We can start by helping them look beyond the way-too-early polls. Yes, they show Trump’s popularity is plunging among Republicans. But the seemingly huge 56 percent-to-33 percent lead that Florida Gov. Ron DeSantis has over Trump in the new USA Today/Suffolk University poll means little. DeSantis is little known, and voters mainly are just projecting their own desires onto his blank slate. It just indicates voters’ early interest in a non-Trump conservative.

It also reflects the fact that DeSantis has a talent for telling his Florida voters what they want to hear. Consider his COVID-era leadership. When then-President Trump was proudly pushing the then-new vaccine, DeSantis stumped his state to do so, too. In December 2020, DeSantis told cameras at Tampa General Hospital: “I have the privilege of being able to actually sign for the vaccines from FedEx.” In February 2021, he said on Fox News: “Today is the day we’re going to hit over 2 million senior vaccines.” Days later, at a school gymnasium, DeSantis bragged that vaccination in Florida was “almost 50 percent statewide — that’s MUCH better than almost 45 or 46 other states.”

But then polls showed Trump’s Republican base was turning anti-vaccine — and DeSantis raced ahead to lead the anti-vax parade.

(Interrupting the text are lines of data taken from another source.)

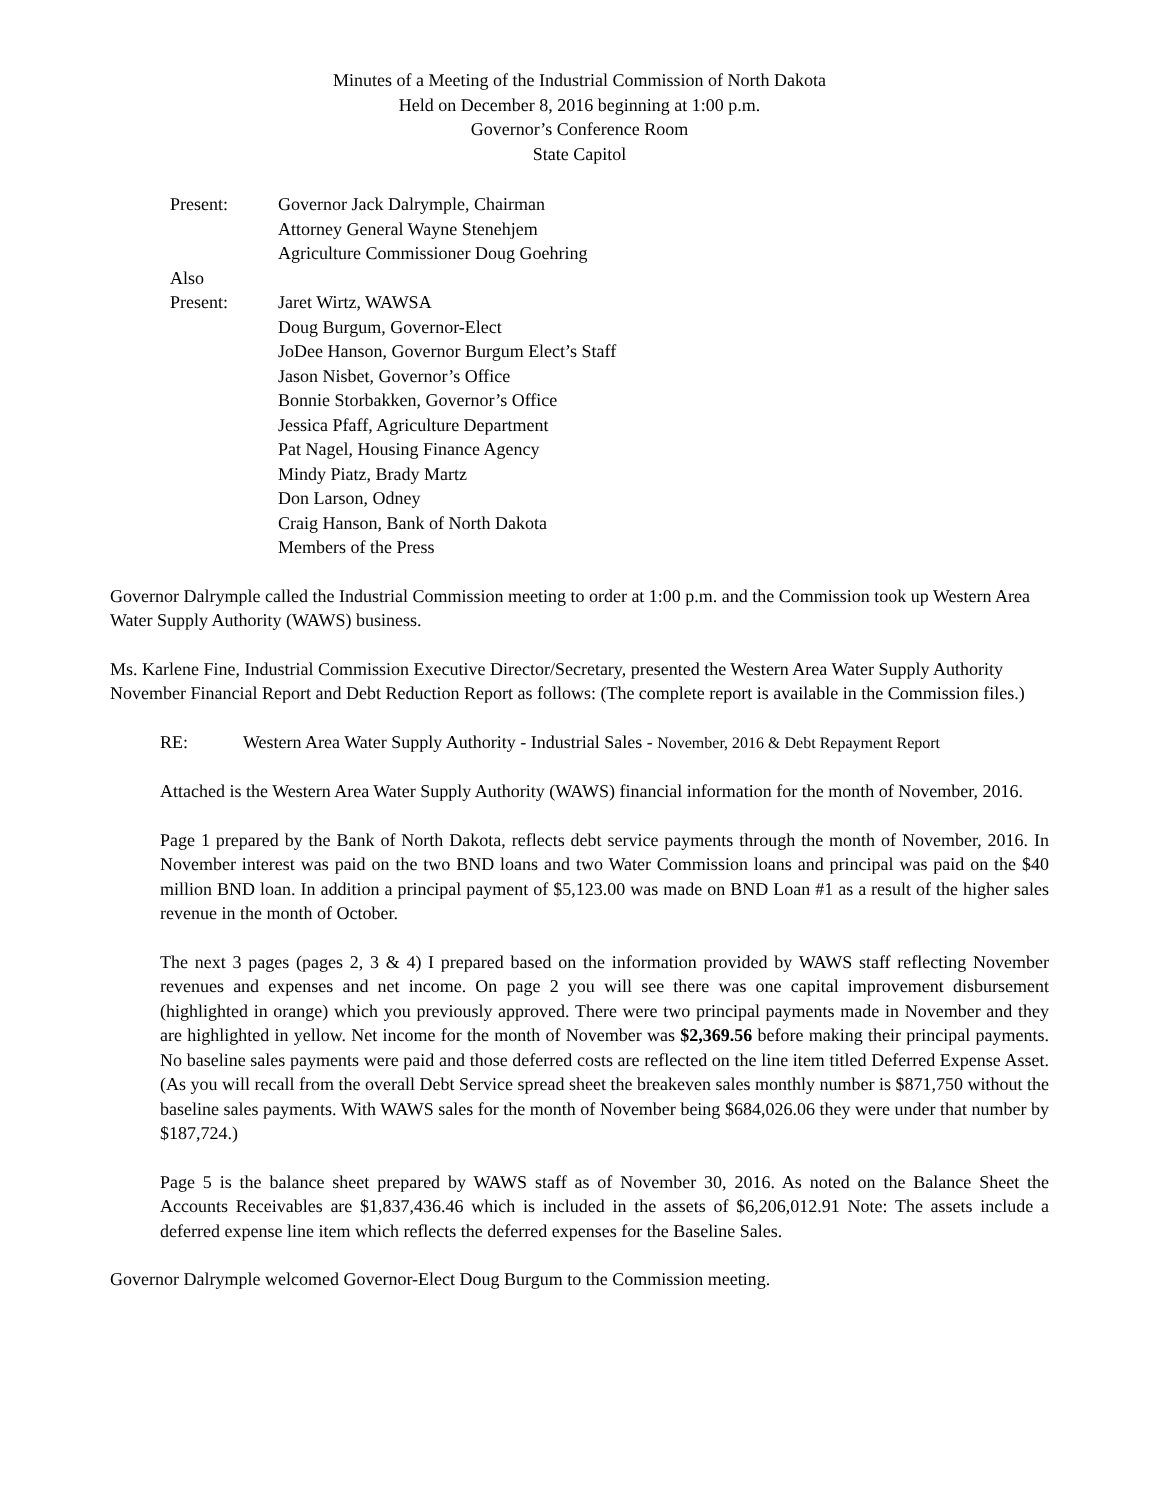Minutes of a Meeting of the Industrial Commission of North Dakota
Held on December 8, 2016 beginning at 1:00 p.m.
Governor’s Conference Room
State Capitol
Present:
Governor Jack Dalrymple, Chairman
Attorney General Wayne Stenehjem
Agriculture Commissioner Doug Goehring
Also
Present:
Jaret Wirtz, WAWSA
Doug Burgum, Governor-Elect
JoDee Hanson, Governor Burgum Elect’s Staff
Jason Nisbet, Governor’s Office
Bonnie Storbakken, Governor’s Office
Jessica Pfaff, Agriculture Department
Pat Nagel, Housing Finance Agency
Mindy Piatz, Brady Martz
Don Larson, Odney
Craig Hanson, Bank of North Dakota
Members of the Press
Governor Dalrymple called the Industrial Commission meeting to order at 1:00 p.m. and the Commission took up Western Area Water Supply Authority (WAWS) business.
Ms. Karlene Fine, Industrial Commission Executive Director/Secretary, presented the Western Area Water Supply Authority November Financial Report and Debt Reduction Report as follows: (The complete report is available in the Commission files.)
RE:
Western Area Water Supply Authority - Industrial Sales - November, 2016 & Debt Repayment Report
Attached is the Western Area Water Supply Authority (WAWS) financial information for the month of November, 2016.
Page 1 prepared by the Bank of North Dakota, reflects debt service payments through the month of November, 2016. In November interest was paid on the two BND loans and two Water Commission loans and principal was paid on the $40 million BND loan. In addition a principal payment of $5,123.00 was made on BND Loan #1 as a result of the higher sales revenue in the month of October.
The next 3 pages (pages 2, 3 & 4) I prepared based on the information provided by WAWS staff reflecting November revenues and expenses and net income. On page 2 you will see there was one capital improvement disbursement (highlighted in orange) which you previously approved. There were two principal payments made in November and they are highlighted in yellow. Net income for the month of November was $2,369.56 before making their principal payments. No baseline sales payments were paid and those deferred costs are reflected on the line item titled Deferred Expense Asset. (As you will recall from the overall Debt Service spread sheet the breakeven sales monthly number is $871,750 without the baseline sales payments. With WAWS sales for the month of November being $684,026.06 they were under that number by $187,724.)
Page 5 is the balance sheet prepared by WAWS staff as of November 30, 2016. As noted on the Balance Sheet the Accounts Receivables are $1,837,436.46 which is included in the assets of $6,206,012.91 Note: The assets include a deferred expense line item which reflects the deferred expenses for the Baseline Sales.
Governor Dalrymple welcomed Governor-Elect Doug Burgum to the Commission meeting.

All of us have seen the violence that pandering foments — from the Jan. 6 insurrection to the shooting of Republican congressmen on a ballfield and the bashing attack at the home of House Speaker Nancy Pelosi.

So we need to remind our conservative friends that they must search carefully to discover Republicans who aren’t afraid to tell truth to power — and to you, the people. That’s just what Georgia’s conservative Gov. Brian Kemp and Secretary of State Brad Raffensperger did when they courageously rejected Trump’s flailing attempt to get them to declare that they had found enough votes to turn Trump’s 2020 defeat into a victory.

We’ve all heard Trump’s abhorrent recorded pleading: “So look, all I want you to do is this: I just want you to find 11,780 votes, which is one more than we have. Because we won the state, and flipping the state is a great testament to our country. … And there’s nothing wrong with saying that, you know, that you’ve recalculated, because the 2,236 absentee ballots, I mean, they’re all exact numbers that were, were done by accounting firms, law firms, etc. …”

But you probably don’t recall Raffensperger’s law-abiding refusal: “Well, Mr. President, the challenge that you have is the data you have is wrong.”

Georgians resoundingly reelected both men who stood strong against Trump. The courage that Kemp and Raffensperger displayed was the quality our friends never saw in their leaders. It’s what we need to help each other find as we all seek to make America great again.